Film-maker Moore bites the Hollywood hand that fed him
Published 07/09/2009 | 06:08
The documentary film-maker Michael Moore - who has made a fortune out of attacking America's obsession with guns, its health care system and the Iraq war - is not a man to hold his tongue and doff his cap. In fact, far from holding his tongue, he has proceeded to bite the hand that feeds and attacked his own studio bosses.
In an outburst at the Venice Film Festival that could spell the end of his Hollywood career, Moore turned on a roomful of executives from the film company that bankrolled his latest movie and ridiculed them as the perfect example of a capitalist corporation he criticises in his new film, before pointing out that he is now wealthy enough to make his own.

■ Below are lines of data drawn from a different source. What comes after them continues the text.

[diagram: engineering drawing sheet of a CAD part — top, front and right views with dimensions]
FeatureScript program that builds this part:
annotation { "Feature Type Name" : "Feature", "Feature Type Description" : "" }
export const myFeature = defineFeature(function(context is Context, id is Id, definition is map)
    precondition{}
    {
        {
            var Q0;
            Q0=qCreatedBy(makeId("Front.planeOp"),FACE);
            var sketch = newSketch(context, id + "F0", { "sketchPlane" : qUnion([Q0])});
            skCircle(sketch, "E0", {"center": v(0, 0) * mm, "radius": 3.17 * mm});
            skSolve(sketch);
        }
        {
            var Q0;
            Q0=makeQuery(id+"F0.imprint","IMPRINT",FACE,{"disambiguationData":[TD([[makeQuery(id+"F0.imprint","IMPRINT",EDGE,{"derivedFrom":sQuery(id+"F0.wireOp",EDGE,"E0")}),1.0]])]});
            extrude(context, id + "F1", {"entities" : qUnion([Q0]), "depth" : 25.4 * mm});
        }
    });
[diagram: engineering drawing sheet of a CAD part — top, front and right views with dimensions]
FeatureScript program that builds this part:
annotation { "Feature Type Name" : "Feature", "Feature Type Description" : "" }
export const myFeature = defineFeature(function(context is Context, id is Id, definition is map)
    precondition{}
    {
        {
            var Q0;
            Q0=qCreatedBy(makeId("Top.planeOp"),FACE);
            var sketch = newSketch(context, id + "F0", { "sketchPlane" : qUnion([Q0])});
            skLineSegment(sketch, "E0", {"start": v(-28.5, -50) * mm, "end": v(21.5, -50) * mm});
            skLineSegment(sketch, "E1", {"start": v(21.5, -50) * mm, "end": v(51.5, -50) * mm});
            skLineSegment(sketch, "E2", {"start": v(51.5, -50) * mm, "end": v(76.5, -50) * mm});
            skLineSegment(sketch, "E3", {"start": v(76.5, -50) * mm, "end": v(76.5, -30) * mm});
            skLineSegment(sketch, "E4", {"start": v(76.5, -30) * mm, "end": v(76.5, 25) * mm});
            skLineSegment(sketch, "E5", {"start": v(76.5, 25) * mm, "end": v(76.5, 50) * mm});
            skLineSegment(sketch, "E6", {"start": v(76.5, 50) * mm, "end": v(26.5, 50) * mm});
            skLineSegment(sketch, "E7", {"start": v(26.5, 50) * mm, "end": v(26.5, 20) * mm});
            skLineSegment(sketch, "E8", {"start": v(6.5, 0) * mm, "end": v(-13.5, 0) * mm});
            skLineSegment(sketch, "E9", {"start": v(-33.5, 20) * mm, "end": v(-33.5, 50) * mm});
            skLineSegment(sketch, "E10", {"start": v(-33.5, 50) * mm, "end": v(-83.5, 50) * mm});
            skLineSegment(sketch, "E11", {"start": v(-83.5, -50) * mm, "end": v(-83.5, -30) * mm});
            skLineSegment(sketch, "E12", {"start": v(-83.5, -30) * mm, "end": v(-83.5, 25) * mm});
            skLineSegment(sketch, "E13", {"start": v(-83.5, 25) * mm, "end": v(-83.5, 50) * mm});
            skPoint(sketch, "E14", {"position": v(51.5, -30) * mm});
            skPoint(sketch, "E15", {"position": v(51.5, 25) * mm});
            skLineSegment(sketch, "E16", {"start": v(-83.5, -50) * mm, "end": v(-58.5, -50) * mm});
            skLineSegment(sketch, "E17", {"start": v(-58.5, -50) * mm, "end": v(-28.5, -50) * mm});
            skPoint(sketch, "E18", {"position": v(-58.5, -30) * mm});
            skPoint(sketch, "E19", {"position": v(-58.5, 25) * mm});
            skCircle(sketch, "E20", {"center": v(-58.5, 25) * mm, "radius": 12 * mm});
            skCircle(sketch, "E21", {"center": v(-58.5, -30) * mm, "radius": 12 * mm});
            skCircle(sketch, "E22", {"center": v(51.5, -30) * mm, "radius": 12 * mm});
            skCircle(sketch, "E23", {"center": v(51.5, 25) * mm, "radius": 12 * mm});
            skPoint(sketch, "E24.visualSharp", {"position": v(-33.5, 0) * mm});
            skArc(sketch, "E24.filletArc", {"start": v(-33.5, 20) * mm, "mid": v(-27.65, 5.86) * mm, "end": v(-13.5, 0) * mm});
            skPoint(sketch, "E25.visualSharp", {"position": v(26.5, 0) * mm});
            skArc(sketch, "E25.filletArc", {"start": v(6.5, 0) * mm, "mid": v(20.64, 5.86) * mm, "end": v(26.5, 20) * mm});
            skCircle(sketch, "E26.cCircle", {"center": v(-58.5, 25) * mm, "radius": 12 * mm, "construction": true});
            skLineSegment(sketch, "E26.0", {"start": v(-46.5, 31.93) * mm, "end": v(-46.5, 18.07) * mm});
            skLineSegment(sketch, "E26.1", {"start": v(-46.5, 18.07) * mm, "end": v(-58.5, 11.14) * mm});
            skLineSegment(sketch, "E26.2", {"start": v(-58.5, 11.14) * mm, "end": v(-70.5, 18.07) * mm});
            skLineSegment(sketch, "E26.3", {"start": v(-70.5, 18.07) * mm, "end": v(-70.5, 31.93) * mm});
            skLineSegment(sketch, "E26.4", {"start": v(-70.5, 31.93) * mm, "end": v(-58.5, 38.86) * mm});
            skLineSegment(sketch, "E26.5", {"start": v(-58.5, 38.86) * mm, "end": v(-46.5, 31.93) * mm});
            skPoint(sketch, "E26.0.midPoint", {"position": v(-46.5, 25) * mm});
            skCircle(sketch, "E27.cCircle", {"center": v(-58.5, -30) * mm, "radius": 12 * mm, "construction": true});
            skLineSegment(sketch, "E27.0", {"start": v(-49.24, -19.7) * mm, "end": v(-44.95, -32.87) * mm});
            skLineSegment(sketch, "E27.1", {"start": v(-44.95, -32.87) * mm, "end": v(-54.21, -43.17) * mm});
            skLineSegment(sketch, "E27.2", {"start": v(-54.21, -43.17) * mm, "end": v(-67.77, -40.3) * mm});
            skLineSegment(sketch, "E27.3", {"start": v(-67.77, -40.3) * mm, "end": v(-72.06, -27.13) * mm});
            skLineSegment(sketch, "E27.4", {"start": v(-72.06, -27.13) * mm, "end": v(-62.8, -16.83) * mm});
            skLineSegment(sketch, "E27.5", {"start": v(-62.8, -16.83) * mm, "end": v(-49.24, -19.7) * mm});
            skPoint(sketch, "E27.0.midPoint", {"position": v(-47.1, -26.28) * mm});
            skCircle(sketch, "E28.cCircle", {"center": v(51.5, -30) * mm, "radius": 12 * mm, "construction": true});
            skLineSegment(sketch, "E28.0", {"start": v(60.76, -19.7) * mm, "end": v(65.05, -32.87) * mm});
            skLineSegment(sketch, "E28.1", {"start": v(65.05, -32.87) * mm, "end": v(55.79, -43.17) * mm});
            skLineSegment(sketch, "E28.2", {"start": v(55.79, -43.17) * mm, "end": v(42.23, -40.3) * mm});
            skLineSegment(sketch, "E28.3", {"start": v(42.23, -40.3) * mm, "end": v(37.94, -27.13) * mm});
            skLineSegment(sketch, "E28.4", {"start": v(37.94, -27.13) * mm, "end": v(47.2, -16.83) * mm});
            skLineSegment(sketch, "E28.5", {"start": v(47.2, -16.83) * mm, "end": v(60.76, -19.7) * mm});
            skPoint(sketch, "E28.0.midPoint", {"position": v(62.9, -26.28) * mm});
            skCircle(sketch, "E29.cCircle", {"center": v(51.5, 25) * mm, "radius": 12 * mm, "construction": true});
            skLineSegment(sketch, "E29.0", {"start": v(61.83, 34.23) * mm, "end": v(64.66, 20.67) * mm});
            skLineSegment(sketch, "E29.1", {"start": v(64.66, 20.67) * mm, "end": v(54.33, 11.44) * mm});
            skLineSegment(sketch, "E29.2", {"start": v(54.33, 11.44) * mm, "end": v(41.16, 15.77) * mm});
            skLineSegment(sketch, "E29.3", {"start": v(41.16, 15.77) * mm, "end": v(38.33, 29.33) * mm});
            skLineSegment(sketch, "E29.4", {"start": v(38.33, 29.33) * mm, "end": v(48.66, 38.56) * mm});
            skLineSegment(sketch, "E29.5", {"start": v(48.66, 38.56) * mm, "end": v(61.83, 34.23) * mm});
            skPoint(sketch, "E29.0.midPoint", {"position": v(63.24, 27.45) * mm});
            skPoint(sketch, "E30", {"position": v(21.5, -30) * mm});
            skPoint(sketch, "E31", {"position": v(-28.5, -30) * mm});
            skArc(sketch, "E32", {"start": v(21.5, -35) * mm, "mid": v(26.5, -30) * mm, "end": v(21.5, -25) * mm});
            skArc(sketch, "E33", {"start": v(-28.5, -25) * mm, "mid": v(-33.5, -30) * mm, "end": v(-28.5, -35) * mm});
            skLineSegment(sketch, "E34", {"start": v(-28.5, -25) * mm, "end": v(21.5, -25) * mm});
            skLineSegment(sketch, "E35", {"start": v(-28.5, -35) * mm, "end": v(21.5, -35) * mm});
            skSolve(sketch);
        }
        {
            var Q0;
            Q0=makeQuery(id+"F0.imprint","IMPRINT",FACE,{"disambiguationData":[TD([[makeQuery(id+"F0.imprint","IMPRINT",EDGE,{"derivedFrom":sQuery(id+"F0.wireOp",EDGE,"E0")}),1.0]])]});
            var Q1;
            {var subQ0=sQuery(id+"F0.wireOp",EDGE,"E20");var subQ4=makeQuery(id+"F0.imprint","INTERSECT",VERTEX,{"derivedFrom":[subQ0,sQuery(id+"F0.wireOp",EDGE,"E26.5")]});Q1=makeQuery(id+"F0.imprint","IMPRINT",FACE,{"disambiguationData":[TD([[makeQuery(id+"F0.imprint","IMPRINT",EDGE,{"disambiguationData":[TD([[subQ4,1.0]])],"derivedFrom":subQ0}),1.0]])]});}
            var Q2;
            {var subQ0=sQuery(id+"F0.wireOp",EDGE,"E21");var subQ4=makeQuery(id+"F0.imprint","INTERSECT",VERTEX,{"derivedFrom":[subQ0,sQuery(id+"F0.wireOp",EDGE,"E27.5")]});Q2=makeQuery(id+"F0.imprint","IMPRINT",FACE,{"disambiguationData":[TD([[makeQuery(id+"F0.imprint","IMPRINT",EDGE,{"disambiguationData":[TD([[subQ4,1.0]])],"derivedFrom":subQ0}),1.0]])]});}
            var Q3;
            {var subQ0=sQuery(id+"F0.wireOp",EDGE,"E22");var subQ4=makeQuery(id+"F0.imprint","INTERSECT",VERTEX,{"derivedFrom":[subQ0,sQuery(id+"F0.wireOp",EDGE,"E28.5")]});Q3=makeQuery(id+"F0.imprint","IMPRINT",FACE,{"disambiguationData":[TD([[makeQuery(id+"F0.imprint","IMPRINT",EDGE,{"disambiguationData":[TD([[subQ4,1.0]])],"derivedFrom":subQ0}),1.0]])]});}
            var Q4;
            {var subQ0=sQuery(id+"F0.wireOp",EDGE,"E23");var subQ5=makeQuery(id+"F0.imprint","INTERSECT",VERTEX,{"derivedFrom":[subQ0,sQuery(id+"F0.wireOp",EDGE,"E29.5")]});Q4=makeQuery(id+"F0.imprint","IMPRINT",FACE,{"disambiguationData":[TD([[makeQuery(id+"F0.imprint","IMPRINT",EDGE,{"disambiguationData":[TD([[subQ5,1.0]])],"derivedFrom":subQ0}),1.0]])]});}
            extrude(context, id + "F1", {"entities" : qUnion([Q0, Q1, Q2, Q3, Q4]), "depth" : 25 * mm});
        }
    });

Moore, whose film ‘Capitalism: A Love Story' is in the festival's official competition, stood in front of executives from the big-budget studio Paramount and openly mocked them. “Why would these companies give money to me, a guy who is diametrically opposed to everything they stand for?” he said.
“One of the beautiful flaws of capitalism is they will use the rope you give them to hang themselves if you can make a buck. Every single movie I have made over the past 20 years has made a profit. There are not a dozen people who can even say that. I'm in a very desirable club,” he said.
But Moore, whose film is a scathing critique of America's Wall Street bankers whom he brands “gamblers”, said he may never make another Hollywood-backed film after this damning indictment of capitalism.
“I got the sense that they (Hollywood's moneymen) don't care what I think or feel . . . I thought, ‘Why don't I make a movie that will guarantee me never getting a dime from them ever again?'
“I think this is the last time they will give me that money. They are not an ideology, they are just about money,” he said.
Moore added that he had been saving his millions so that when Hollywood finally turns against him, he will be able to fund his own documentaries.
His documentary ‘Fahrenheit 9/11' — which argues that George W Bush waged a war on Iraq “based on a lie which he knew was a lie” — was made on a budget of around €1.4m yet made a worldwide profit of €84m, an astounding achievement for a documentary.
Moore's film is one of six US entries in the running for the prestigious Golden Lion to be awarded next weekend.
The Venice festival has increasingly brought Hollywood glamour to the red carpet over the years. The healthy selection of American films this year has attracted the likes of Nicolas Cage, Eva Mendes and George Clooney to the Lido in Venice.